Broad representation of WASTEWISE at the OECD Workshop on Enhancing Food Loss and Waste Data
On 3-4 February 2026, representatives from LUKE, Agroscope, NUSTPB, and Espigoladors attended the OECD Workshop on Enhancing Food Loss and Waste Data, held in Paris.
In their interventions, Claudia Giordano (LUKE) presented the WASTEWISE research done regarding food waste numbers reported to Eurostat by EU member states; Silvia Zingale (Agroscope) offered a deep dive into how FLW is conceptualised and measured from a nutritional and dietary perspective (nutritional losses, metabolic food waste, food overconsumption), and Hanna Hartikainen (LUKE) presented the WASTEWISE’s systematic approach to combining food waste data with environmental LCA data.
After the workshop, Claudia Giordano made this reflection: “The workshop was particularly valuable because it brought together the main actors in food waste accounting and monitoring to discuss the OECD monitoring methodology alongside other existing approaches. Despite years of work, countries still use different definitions and methods to measure food waste”.
Claudia added that “however, with the 2025 amendment to the EU Waste Framework Directive, it has become even more important to meet and agree on the next steps.
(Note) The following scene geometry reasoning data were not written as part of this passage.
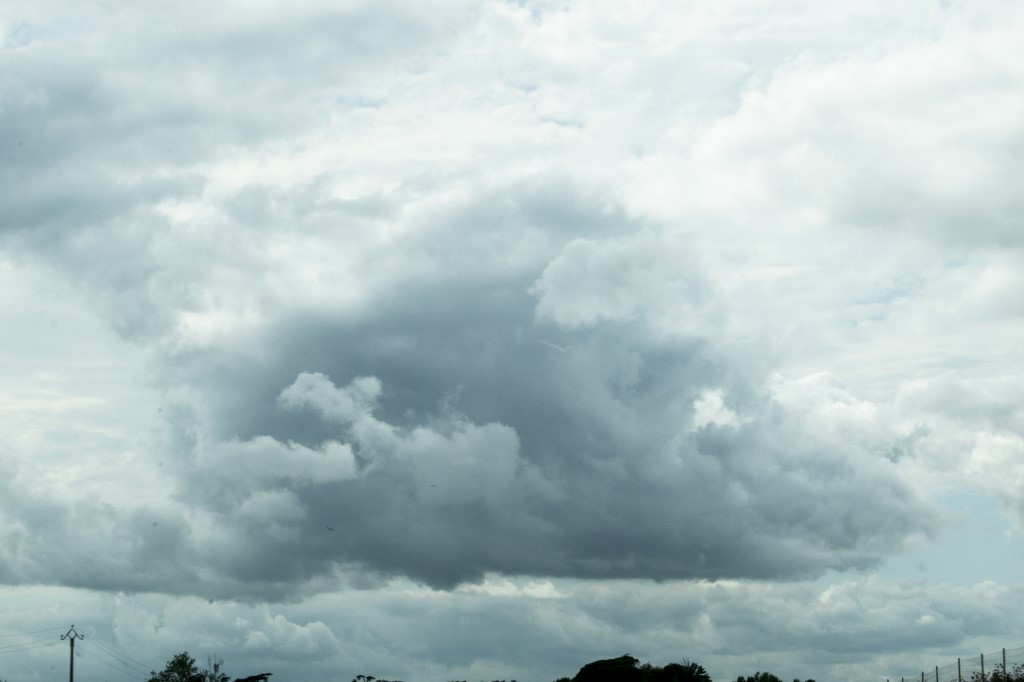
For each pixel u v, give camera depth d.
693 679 95.75
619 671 102.25
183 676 114.19
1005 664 80.88
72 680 115.56
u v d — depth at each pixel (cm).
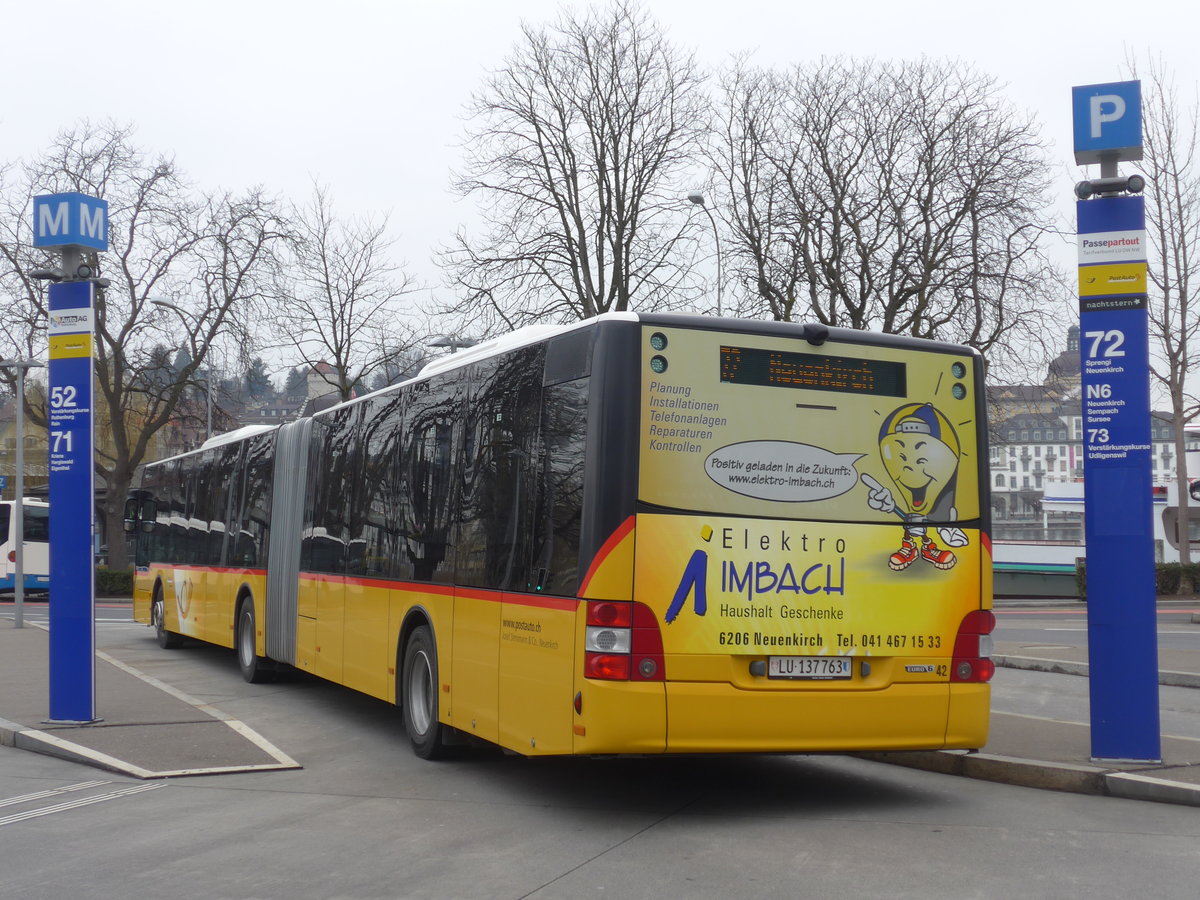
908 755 959
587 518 733
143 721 1129
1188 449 4291
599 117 3253
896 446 795
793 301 3366
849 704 758
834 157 3362
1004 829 728
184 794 855
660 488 739
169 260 3878
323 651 1267
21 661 1733
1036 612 3247
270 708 1319
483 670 863
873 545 780
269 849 690
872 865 641
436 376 1014
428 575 984
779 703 743
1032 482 10144
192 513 1908
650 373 746
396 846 694
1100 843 688
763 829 732
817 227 3341
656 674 726
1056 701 1333
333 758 1005
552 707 756
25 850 696
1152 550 879
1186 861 646
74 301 1133
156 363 3991
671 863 648
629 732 715
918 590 789
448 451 966
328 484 1291
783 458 766
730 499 752
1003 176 3200
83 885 620
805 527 765
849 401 787
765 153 3403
The new mandatory reduction targets are ambitious, and Member States will need to reach them while also improving the quality of the data they collect. At the same time, ideas and solutions to reduce food waste must be shared more actively than ever, given the new policy landscape”.
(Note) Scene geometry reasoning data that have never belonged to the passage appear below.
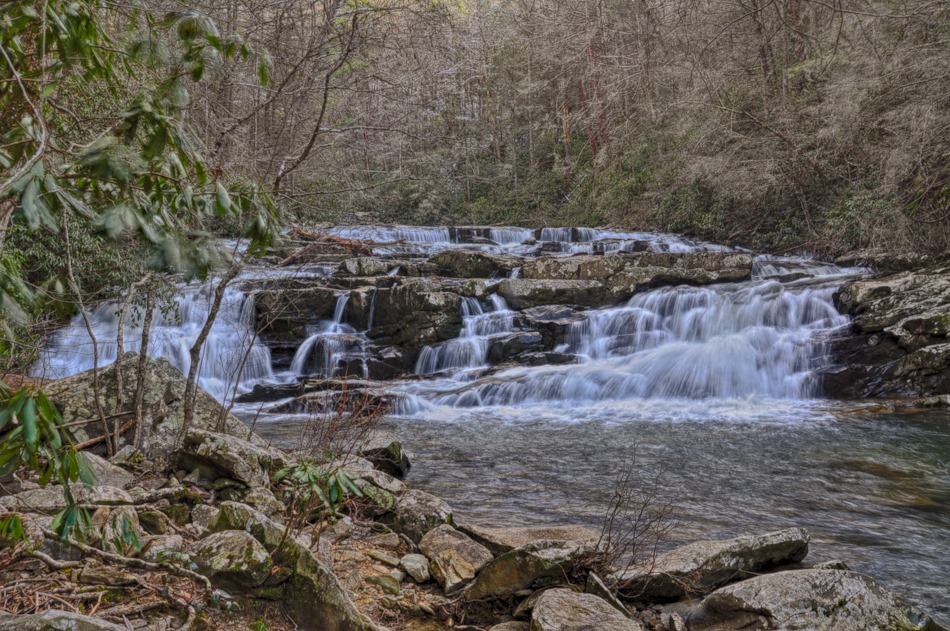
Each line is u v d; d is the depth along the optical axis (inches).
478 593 134.7
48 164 79.2
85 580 109.7
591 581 132.0
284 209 202.5
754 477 250.7
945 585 161.9
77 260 298.2
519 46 1176.8
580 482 244.5
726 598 125.4
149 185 84.4
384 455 242.1
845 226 625.6
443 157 1072.8
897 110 578.2
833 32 690.8
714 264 569.9
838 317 461.7
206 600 108.5
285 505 165.6
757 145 718.5
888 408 369.1
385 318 502.3
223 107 198.7
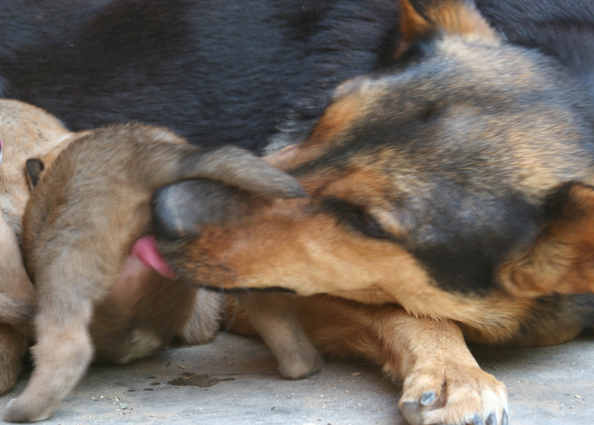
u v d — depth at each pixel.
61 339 1.08
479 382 1.07
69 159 1.14
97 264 1.11
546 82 1.15
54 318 1.09
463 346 1.13
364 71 1.27
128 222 1.12
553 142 1.12
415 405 1.05
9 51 1.39
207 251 1.11
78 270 1.10
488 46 1.18
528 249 1.12
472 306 1.14
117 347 1.17
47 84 1.38
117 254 1.12
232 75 1.34
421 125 1.12
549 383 1.14
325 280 1.13
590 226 1.10
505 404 1.06
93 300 1.10
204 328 1.24
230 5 1.36
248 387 1.13
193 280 1.12
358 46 1.29
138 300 1.15
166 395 1.12
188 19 1.36
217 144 1.34
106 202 1.11
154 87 1.36
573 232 1.11
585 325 1.22
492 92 1.14
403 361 1.13
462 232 1.11
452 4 1.21
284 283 1.12
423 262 1.12
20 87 1.38
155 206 1.10
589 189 1.10
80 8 1.42
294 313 1.16
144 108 1.36
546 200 1.11
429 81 1.15
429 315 1.15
From her point of view, Hanna Hartikainen stresses that “reducing food waste is not only about reducing quantities, but about understanding wider impacts. The OECD meeting highlighted environmental, economic, nutritional and food security perspectives, with two presentations from the WASTEWISE project illustrating how these impacts can be assessed in practice. The key takeaway was clear: food waste should not be reduced at any cost, but through strategies that improve the food system as a whole”.
Both researchers want to thank the OECD and all speakers for an insightful meeting.